Given the benefits of earwax to the body, why would you want to remove it?

While it's uncommon, Smullen explains, some people do have a buildup of wax that causes itching and impaired hearing -- and that's where ear candling comes in. It's marketed as an easy at-home solution for people with this problem and involves taking a candle-shaped beeswax cone, placing it in the ear, lighting it, and after the wick burns down, removing the cone -- along with ear wax and other impurities.

Unfortunately, lighting a flame inches from your ear isn't exactly easy, and in fact, it can be dangerous.

"You can actually lose your hearing from ear candling," says Smullen. "I've had to treat bad consequences of ear candling, including burns in the ear canal and on the eardrum."

Instead of playing with fire, Smullen suggests you start with a tissue around your finger to wipe away excess wax from the outer part of the ear.

If that doesn't work, see your primary care doctor or an ear, nose, and throat specialist for professional help. Over-the-counter ear drops are available, but talk to your doctor first before putting anything in your ear.

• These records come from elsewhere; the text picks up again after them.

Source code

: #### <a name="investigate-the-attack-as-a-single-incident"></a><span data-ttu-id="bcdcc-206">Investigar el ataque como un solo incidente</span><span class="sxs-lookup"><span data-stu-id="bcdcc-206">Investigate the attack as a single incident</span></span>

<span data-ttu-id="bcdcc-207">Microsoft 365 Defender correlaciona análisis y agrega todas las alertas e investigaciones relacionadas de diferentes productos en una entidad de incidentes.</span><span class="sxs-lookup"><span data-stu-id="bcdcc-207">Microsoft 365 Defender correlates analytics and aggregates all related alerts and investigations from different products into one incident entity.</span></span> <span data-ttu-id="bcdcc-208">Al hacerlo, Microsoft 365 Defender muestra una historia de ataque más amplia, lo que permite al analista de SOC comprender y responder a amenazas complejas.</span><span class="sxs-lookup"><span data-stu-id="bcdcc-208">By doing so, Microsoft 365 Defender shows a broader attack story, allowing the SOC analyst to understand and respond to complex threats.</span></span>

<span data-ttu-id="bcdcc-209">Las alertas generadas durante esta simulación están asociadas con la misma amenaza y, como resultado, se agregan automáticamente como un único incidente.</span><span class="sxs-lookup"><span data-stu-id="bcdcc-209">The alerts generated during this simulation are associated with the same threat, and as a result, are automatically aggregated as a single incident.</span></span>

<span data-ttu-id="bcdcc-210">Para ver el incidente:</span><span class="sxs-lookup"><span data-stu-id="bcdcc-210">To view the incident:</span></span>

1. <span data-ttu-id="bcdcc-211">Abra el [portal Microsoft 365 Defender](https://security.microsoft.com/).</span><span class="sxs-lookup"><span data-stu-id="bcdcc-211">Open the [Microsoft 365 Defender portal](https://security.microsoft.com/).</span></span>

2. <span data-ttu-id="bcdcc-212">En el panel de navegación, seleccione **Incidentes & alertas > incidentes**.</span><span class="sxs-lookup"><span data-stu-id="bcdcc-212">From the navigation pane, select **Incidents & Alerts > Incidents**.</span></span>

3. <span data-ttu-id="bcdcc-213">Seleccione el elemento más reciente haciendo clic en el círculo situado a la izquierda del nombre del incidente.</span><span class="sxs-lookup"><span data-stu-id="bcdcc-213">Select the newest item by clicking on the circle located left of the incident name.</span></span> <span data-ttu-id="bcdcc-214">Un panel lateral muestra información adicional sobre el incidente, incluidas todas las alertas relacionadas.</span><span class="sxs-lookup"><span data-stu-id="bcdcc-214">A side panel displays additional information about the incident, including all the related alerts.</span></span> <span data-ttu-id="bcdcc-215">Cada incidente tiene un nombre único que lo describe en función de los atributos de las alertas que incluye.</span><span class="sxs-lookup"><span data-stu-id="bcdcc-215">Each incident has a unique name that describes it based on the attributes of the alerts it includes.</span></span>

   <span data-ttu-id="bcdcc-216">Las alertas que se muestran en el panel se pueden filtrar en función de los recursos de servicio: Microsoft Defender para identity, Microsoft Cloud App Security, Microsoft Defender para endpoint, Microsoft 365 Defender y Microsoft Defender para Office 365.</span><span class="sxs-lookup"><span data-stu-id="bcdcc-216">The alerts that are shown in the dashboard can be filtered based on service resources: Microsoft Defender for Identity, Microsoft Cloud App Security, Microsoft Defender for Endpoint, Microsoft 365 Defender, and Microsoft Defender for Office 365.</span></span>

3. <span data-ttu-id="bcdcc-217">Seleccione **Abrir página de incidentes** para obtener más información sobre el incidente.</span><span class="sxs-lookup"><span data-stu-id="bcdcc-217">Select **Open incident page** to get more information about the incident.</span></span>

Smullen offers a reminder that using a Q-Tip in the canal of the ear is a no-no because it can puncture the eardrum.

Home Remedy No-No Number 2: Whiskey for a Teething Baby

When a baby starts to teethe, he or she usually starts to cry, which means parents might try anything to get junior to stop, including whiskey. While the old wives' tale might offer a glimmer of hope after three nonstop hours of screaming, think again; the liquor cabinet should not be your next stop.

"First of all, children shouldn't be consuming alcohol," says Stanley Alexander, DMD, chairman of the department of pediatric dentistry at Tufts University School of Dental Medicine. "Second, whiskey has no real numbing effect on the gums as the teeth are coming up."